Text START
Crankarm has it right - a) it's not so much the bread, it's what you put on it and b) moderate amounts of wholemeal bread are a sensible part of the diet.


----------



## Rob3rt (23 Aug 2010)

Crankarm said:


> We thank thee who giveth us our daily bread ...................
> 
> Bread does actually contain one or two beneficial ingredients of our diet.
> 
> ...



Hey dont knock the nutella! Two slices every morning and im closing in on racing weight just fine 


My opinion on this topic is......... cut it out of you want, but dont feel you have to, 6 slices a day? Knock this back a bit, I eat between 2 and 4 slices of bread a day during the week and 2 slices a day at the weekend (always white, 2 slices with nutella for breakfast every day, and 2 slices for a sandwich as lunch maybe 3 out of 5 days a week) as part of a balanced diet and I can drop 1-2 lbs a week consistantly there is no reason you cant do the same. If you enjoy bread, keep eating it, but dont eat too much. Also beware moving from white to brown/wholemeal, a lot of these wholemeal and brown loaves aparently are only brown because of some dye or ingredient, and are pretty much as "unhealthy" as white.So check the ingredients and get "proper" wholemeal.
Text END
_Questions to answer_.
**1.** Please list every type of bread named in the bread thread.
**2.** Carry on the bread thread from its final sentence.
The entries aren't needed for what follows.
Recorded information START
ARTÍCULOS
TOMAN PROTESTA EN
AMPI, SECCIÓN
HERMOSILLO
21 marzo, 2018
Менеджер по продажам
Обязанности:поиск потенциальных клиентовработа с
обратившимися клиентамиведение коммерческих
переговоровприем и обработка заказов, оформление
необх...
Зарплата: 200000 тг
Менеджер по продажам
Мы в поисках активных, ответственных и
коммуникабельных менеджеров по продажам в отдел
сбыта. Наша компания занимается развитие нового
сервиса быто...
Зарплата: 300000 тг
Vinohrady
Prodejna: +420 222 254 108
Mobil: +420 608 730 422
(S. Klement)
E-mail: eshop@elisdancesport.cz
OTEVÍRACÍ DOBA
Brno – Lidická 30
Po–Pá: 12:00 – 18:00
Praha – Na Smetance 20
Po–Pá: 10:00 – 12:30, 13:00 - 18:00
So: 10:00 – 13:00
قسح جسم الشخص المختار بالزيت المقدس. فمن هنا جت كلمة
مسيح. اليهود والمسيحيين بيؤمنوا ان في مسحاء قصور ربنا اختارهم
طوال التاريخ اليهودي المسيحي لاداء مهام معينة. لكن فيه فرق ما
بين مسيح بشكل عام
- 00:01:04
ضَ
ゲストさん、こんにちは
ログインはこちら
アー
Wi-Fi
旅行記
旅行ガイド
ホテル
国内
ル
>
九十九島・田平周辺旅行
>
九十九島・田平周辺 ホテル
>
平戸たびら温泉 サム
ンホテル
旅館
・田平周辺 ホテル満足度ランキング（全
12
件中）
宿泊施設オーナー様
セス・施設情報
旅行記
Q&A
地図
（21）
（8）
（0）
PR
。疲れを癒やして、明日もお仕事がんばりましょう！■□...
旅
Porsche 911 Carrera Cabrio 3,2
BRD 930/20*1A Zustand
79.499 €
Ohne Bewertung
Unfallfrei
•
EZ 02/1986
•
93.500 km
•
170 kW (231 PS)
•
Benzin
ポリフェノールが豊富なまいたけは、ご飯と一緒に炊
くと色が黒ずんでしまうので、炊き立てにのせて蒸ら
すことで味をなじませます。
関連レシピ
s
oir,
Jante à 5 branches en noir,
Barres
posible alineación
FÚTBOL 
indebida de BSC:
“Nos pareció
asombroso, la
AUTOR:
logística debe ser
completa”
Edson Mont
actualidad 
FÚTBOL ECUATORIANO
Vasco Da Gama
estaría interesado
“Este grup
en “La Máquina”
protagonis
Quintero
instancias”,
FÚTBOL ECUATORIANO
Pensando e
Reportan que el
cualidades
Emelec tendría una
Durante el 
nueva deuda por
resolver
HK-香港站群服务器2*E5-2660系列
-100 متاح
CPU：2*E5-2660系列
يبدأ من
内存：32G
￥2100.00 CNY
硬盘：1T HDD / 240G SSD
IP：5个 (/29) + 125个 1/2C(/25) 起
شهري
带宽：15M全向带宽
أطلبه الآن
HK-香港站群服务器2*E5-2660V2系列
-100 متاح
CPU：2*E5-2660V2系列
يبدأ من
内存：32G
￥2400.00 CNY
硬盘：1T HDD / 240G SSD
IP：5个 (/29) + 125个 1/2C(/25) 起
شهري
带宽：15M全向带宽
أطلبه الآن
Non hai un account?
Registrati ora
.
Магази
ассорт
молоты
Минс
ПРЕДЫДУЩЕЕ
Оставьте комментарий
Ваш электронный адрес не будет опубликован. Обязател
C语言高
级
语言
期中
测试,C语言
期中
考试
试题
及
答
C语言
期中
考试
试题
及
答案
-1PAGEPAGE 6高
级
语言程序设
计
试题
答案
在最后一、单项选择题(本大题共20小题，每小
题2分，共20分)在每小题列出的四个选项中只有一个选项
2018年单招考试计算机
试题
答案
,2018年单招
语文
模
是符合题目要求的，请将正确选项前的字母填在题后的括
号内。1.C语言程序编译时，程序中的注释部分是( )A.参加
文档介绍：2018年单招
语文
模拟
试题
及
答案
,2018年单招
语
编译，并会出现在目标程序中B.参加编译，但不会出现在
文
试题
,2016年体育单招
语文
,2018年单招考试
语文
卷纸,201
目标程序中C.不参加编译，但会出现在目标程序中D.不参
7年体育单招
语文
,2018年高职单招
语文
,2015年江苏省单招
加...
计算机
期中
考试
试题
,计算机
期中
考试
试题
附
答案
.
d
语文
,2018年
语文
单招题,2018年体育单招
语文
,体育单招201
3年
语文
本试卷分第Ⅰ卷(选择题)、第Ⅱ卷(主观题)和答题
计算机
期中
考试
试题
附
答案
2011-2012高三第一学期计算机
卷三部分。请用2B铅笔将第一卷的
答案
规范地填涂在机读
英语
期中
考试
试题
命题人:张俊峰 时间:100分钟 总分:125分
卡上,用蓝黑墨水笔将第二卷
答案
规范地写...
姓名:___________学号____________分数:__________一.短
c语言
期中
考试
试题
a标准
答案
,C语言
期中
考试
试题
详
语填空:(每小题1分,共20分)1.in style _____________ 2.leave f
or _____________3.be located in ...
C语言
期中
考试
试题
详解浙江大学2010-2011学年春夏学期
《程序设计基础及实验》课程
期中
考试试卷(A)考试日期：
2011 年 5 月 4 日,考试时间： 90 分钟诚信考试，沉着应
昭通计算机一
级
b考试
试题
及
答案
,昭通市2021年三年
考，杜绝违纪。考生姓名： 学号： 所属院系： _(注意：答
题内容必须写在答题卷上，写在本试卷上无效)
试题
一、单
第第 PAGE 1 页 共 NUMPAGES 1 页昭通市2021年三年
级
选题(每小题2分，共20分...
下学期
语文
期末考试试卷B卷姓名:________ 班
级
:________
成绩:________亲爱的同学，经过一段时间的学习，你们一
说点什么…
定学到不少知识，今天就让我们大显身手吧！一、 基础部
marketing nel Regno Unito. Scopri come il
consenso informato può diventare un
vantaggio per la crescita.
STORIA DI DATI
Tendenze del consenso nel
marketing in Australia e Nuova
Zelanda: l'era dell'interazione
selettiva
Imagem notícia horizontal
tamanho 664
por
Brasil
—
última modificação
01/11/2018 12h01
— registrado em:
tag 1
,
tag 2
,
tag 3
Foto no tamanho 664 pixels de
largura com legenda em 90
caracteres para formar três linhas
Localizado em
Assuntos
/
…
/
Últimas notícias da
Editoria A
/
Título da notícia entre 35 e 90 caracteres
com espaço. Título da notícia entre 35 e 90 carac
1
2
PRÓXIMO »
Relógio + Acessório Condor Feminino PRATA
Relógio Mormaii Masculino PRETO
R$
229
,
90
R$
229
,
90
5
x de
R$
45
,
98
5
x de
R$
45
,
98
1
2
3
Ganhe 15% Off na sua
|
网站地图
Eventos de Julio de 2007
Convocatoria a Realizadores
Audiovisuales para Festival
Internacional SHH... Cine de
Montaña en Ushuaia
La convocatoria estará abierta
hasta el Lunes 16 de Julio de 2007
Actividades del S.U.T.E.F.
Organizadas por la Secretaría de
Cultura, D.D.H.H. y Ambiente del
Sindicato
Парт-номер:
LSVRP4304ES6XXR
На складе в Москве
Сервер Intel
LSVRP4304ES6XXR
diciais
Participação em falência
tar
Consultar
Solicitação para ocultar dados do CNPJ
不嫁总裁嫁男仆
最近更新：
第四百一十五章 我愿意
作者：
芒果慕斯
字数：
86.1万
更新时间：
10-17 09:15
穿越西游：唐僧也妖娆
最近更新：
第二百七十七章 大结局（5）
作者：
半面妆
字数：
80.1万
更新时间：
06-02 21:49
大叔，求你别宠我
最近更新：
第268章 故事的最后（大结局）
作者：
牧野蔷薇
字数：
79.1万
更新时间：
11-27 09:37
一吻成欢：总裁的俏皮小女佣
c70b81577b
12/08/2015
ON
Recorded information END
_Answers to the problems_.
**1.** Wholemeal, white, brown

**2.**
----------



## numbnuts (23 Aug 2010)

This thread has just reminded me to make some bread .....


----------



## e-rider (23 Aug 2010)

I lost weight by simply cutting out bread - as soon as I started eating bread again the weight loss stopped (although I didn't put it back on again which is good) - I'm now planning a second '10 day' period without bread to lose another 1/2 stone.


----------



## ChrisKH (23 Aug 2010)

j66 said:


> I recently stopped eating bread and all irritable bowel problems have completely disappeared. I wish I'd stopped eating it twenty years ago. Thanks for the barium enema though, doc, that was fun - couldn't you have suggested a bread-free diet, hmm? Just thought I'd share




You could have just as easily started a food exclusion diet which would have told you the same thing. But it's extremely boring for the first couple of weeks as you start on nothing then eat just potato, add rice the next day, add bread the day after that, etc. until you get kickback. Then you just pull the offending foodstuff from your diet and go on to the next food item. It takes months of patient observation and record but access to a dietician helps.


----------



## yello (23 Aug 2010)

ASC1951 said:


> There's no evidence for this theory at all. Humans have evolved to eat just about anything, which is one of the reasons why we became such a widespread species.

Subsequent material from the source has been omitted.